The commerce minister’s New Year gift for exporters includes extension of the interest subvention scheme, a scheme for promoting project exports, inclusion of more countries in the Focus Market Scheme, a scheme for rewarding incremental growth which could stimulate exports to America, the European Union and Asian markets, and an assurance to tweak the Special Economic Zone scheme by next month. This package, his ministry hopes, will help turn the negative export growth rate figure to a positive one, and help achieve at least $400 billion of export by 2013-14.
The interest subvention scheme already in place covers select labour-intensive sectors and is available till end-March. It now gets extended for another year and also covers select segments of the engineering sector.
The benefit of interest subvention, to be made available through Exim Bank for project exports, is for contracts in select countries in South Asia, Myanmar and Africa. Extension of the Focus Market Scheme is for export to New Zealand, Latvia, Bulgaria, Cayman Islands and Lithuania. The details for rewarding incremental exports to select countries are awaited.

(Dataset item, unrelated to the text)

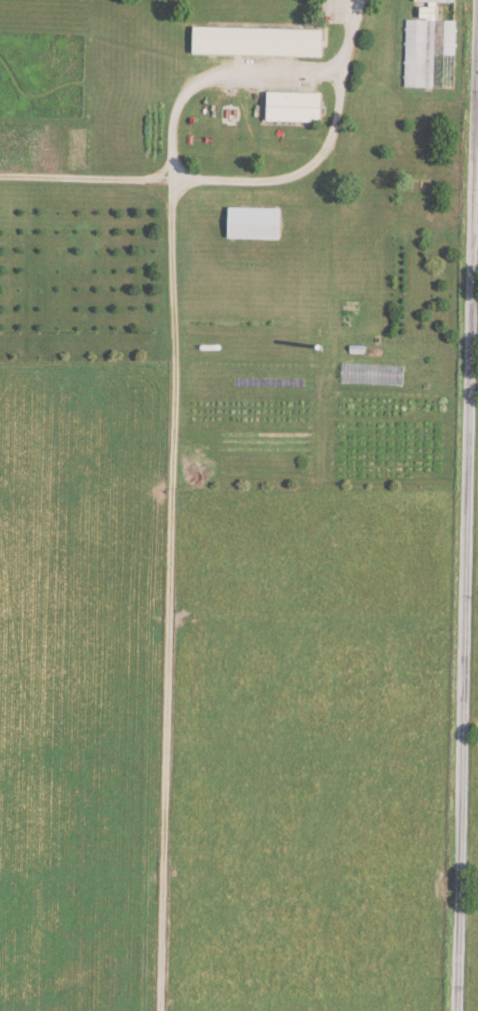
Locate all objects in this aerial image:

The latest set of incentives help some sections of exporters but might not help revive export growth across the board. The fact is that abolition of the Duty Entitlement Passbook (DEPB) scheme and reduction in duty drawback rates, at a time when the global trading environment was far from robust, have hit exporters hard across the board. Also, while stubborn inflation and high interest rates have pushed up costs, it is only recently that the rupee has depreciated somewhat to compensate.
Grant of more duty credit scrips and the zero-duty Export Promotion Capital Goods scheme have not adequately compensated for the loss of DEPB, the adverse effects of inflation or the slowing in the global economy.

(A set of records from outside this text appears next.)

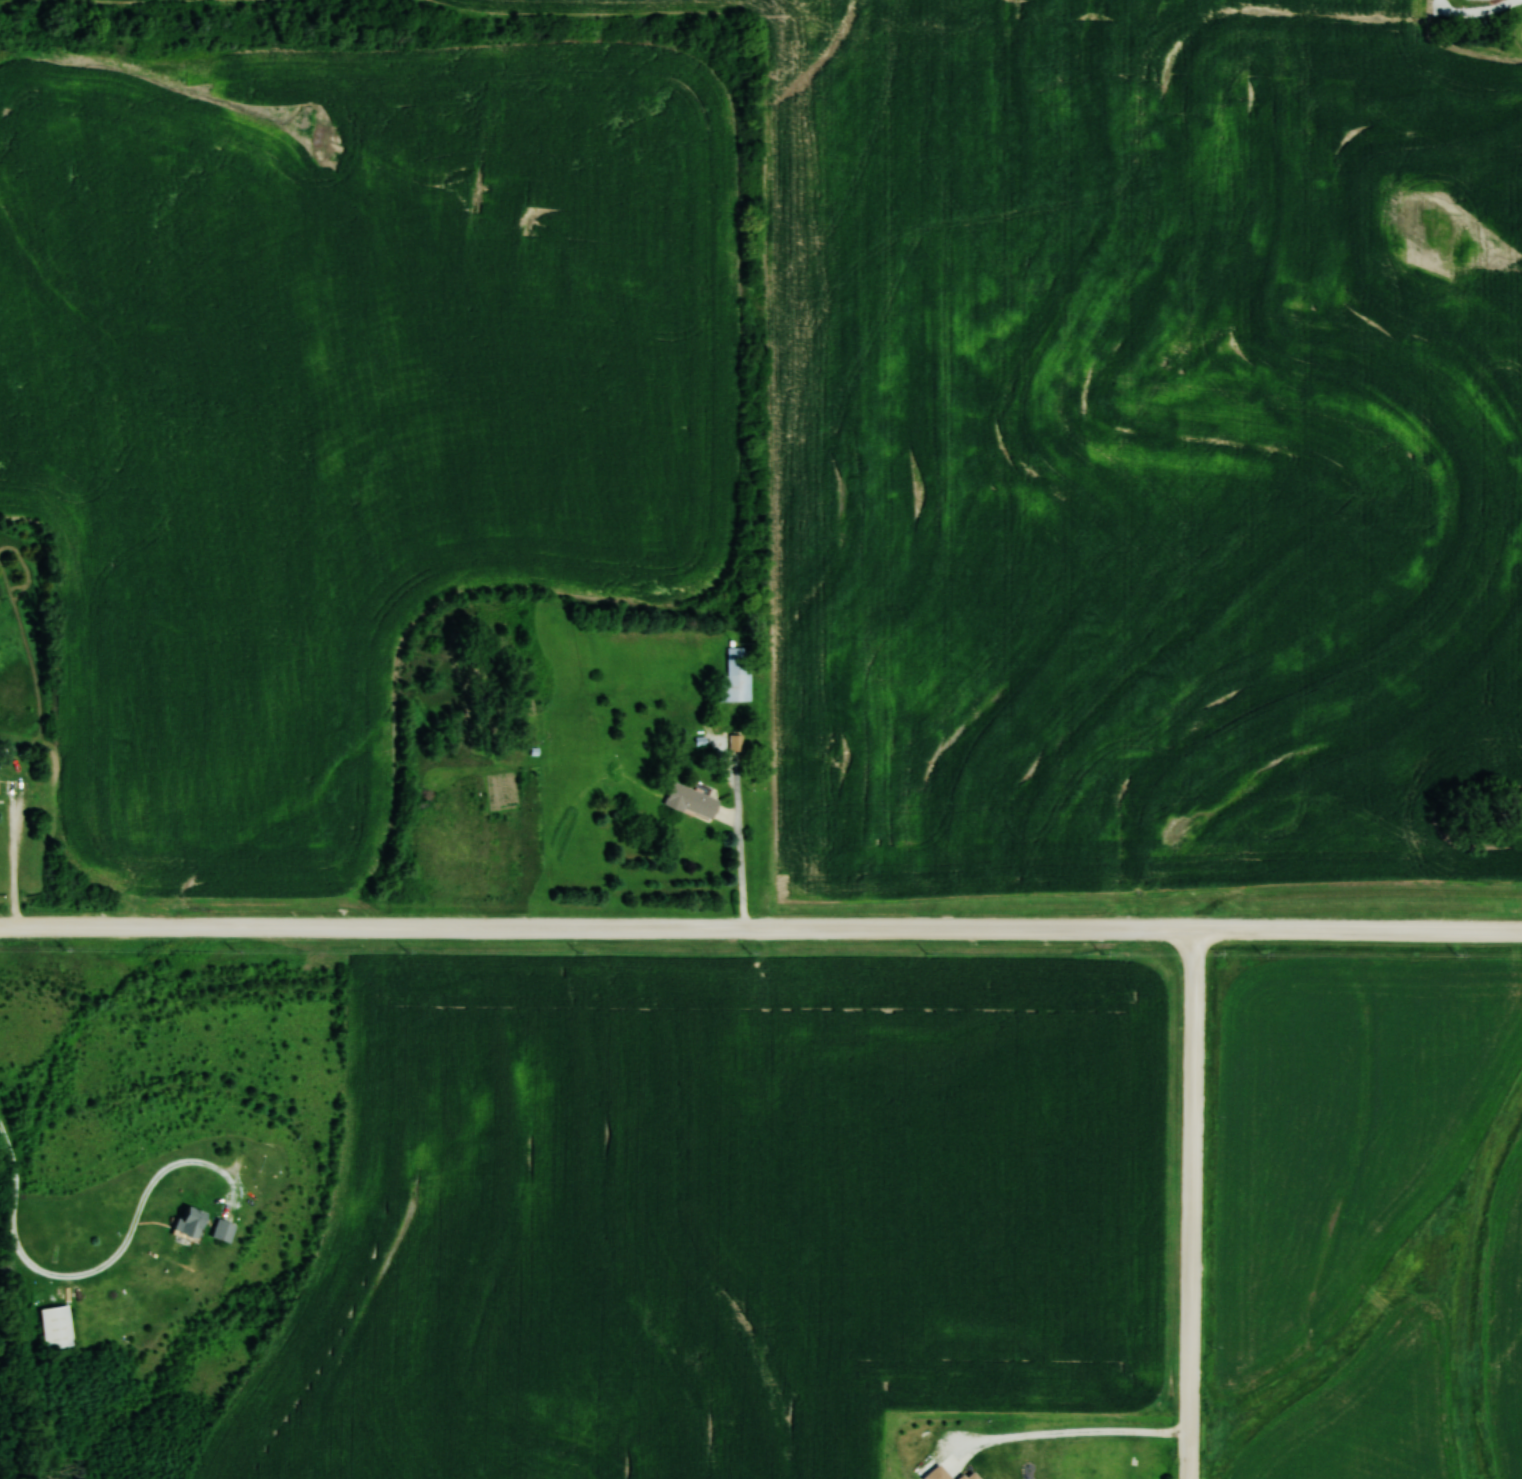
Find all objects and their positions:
building: (734, 675)
building: (691, 801)
road: (761, 928)
road: (1192, 1204)
building: (189, 1223)
building: (222, 1231)
road: (98, 1269)
building: (58, 1327)

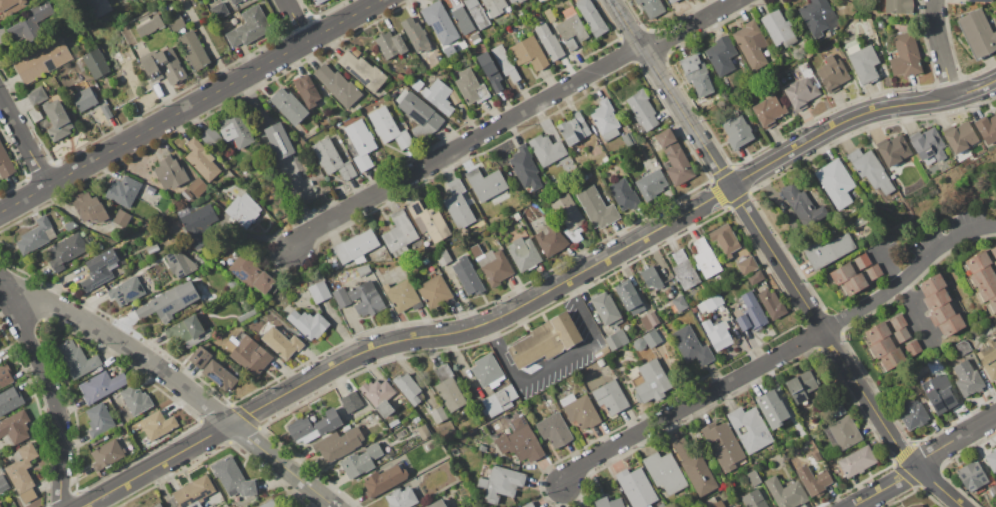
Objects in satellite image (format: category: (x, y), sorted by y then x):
building: (980, 0)
building: (235, 1)
building: (456, 1)
building: (673, 1)
building: (318, 2)
building: (512, 2)
building: (14, 6)
building: (101, 6)
building: (896, 6)
building: (495, 7)
building: (649, 8)
building: (219, 10)
building: (476, 13)
building: (549, 15)
building: (592, 17)
building: (818, 17)
road: (295, 20)
building: (461, 21)
building: (30, 22)
building: (175, 22)
building: (439, 22)
building: (148, 25)
building: (248, 26)
road: (693, 26)
building: (778, 28)
building: (571, 30)
building: (977, 34)
building: (418, 37)
building: (474, 37)
building: (548, 42)
building: (390, 44)
building: (752, 45)
building: (479, 48)
road: (941, 48)
building: (193, 50)
building: (449, 51)
building: (528, 53)
building: (722, 55)
building: (907, 56)
building: (42, 60)
building: (863, 62)
building: (505, 63)
building: (95, 64)
building: (163, 66)
building: (804, 67)
building: (363, 71)
building: (489, 71)
building: (833, 74)
building: (696, 76)
building: (400, 77)
building: (418, 84)
building: (338, 85)
building: (470, 87)
building: (158, 90)
building: (307, 90)
building: (801, 93)
building: (37, 96)
building: (438, 96)
building: (83, 99)
building: (289, 105)
road: (190, 106)
building: (418, 110)
building: (641, 110)
building: (106, 111)
building: (769, 111)
building: (57, 120)
building: (605, 120)
building: (388, 127)
building: (987, 128)
building: (573, 129)
building: (236, 130)
building: (422, 130)
building: (737, 132)
building: (210, 137)
building: (961, 138)
building: (628, 139)
building: (279, 140)
road: (24, 141)
building: (361, 143)
road: (465, 144)
building: (928, 145)
building: (546, 149)
building: (894, 151)
building: (674, 157)
building: (599, 158)
building: (332, 159)
building: (202, 160)
building: (5, 164)
building: (526, 168)
building: (934, 169)
building: (872, 171)
building: (170, 173)
building: (585, 175)
building: (485, 183)
building: (836, 183)
building: (651, 184)
building: (197, 187)
building: (123, 191)
building: (186, 194)
building: (624, 195)
building: (459, 204)
building: (802, 205)
building: (89, 208)
building: (596, 208)
building: (243, 210)
building: (569, 216)
building: (516, 217)
building: (121, 218)
building: (196, 218)
building: (428, 221)
building: (70, 225)
building: (36, 235)
building: (401, 238)
building: (552, 240)
building: (724, 240)
building: (355, 247)
building: (153, 249)
building: (384, 249)
building: (830, 250)
building: (66, 251)
building: (994, 251)
building: (525, 254)
building: (443, 258)
building: (705, 259)
building: (426, 260)
road: (778, 260)
building: (745, 261)
building: (978, 261)
building: (995, 262)
building: (178, 263)
building: (492, 264)
building: (99, 269)
building: (363, 270)
building: (684, 270)
building: (249, 273)
road: (907, 273)
building: (856, 274)
building: (468, 276)
building: (756, 277)
building: (651, 278)
building: (983, 283)
building: (932, 284)
building: (203, 289)
building: (126, 291)
building: (320, 291)
building: (435, 292)
road: (540, 295)
building: (403, 296)
road: (908, 296)
building: (341, 297)
building: (628, 297)
building: (366, 299)
building: (936, 299)
building: (169, 302)
building: (713, 302)
building: (680, 303)
building: (991, 303)
building: (772, 304)
building: (702, 307)
building: (606, 309)
building: (695, 309)
building: (941, 313)
building: (751, 314)
building: (246, 315)
building: (650, 320)
building: (309, 324)
building: (951, 325)
building: (884, 328)
building: (188, 332)
building: (717, 333)
building: (655, 336)
building: (616, 339)
building: (545, 340)
building: (281, 342)
building: (889, 342)
building: (639, 344)
building: (691, 346)
building: (963, 347)
building: (248, 353)
building: (898, 355)
building: (200, 358)
building: (77, 359)
building: (988, 359)
building: (601, 362)
road: (559, 364)
building: (934, 364)
building: (487, 371)
building: (6, 375)
building: (219, 375)
building: (967, 379)
road: (174, 381)
building: (651, 381)
building: (101, 385)
building: (801, 386)
building: (449, 388)
building: (409, 389)
building: (553, 389)
building: (377, 391)
road: (54, 397)
building: (611, 397)
building: (941, 399)
building: (10, 400)
building: (136, 400)
building: (498, 400)
building: (352, 402)
road: (690, 403)
building: (839, 407)
building: (772, 408)
building: (384, 409)
building: (580, 411)
building: (913, 414)
building: (438, 415)
building: (98, 419)
building: (416, 419)
building: (393, 423)
building: (151, 426)
building: (312, 427)
building: (346, 427)
building: (14, 429)
building: (750, 429)
building: (554, 430)
building: (423, 432)
building: (842, 433)
building: (105, 438)
building: (520, 441)
building: (338, 444)
building: (724, 446)
building: (482, 448)
building: (389, 454)
building: (107, 455)
road: (922, 459)
building: (992, 459)
building: (361, 461)
building: (857, 461)
building: (695, 465)
building: (23, 472)
building: (665, 472)
building: (972, 476)
building: (233, 478)
building: (754, 478)
building: (384, 480)
building: (814, 481)
building: (4, 483)
building: (500, 483)
building: (636, 487)
road: (160, 488)
building: (993, 489)
building: (191, 492)
building: (785, 493)
building: (400, 498)
building: (752, 500)
building: (607, 502)
building: (712, 502)
building: (269, 504)
building: (436, 504)
building: (157, 505)
building: (527, 505)
building: (736, 505)
building: (918, 505)
building: (0, 506)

The task of reviving exports, therefore, calls for a more earnest attempt to remove the procedural and infrastructure bottlenecks. The commerce minister can try to meet more exporters in various parts and hear what they have to say about their problems. Presently, the perception is that international trade negotiations, both bilateral and multilateral, take up more time and attention of the ministry than the problems exporters face. And, that the policies help imports more than they help exports.

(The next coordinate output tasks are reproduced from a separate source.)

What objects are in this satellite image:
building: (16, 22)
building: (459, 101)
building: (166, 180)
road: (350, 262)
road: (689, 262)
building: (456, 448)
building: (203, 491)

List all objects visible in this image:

As a dismal year for exporters winds down, it is somewhat comforting to note that 2013 promises to be a better year. America and Europe appear to have gone through their worst days and with some luck, could see better days ahead. At home, since the advent of P Chidambaram as finance minister, the government has taken many hard decisions, despite stiff opposition, and seems more resolute. The confidence of global investors in the Indian economy has returned somewhat, as foreign institutional investor inflows in stock markets show.
The prospects of the government pushing through large infrastructure projects look better now than at the beginning or the earlier part of the year. The rupee’s depreciation to around Rs 55 to a dollar should moderate imports and help exports, helping contain the ballooning current account deficit. On that somewhat promising note, let us welcome the new year.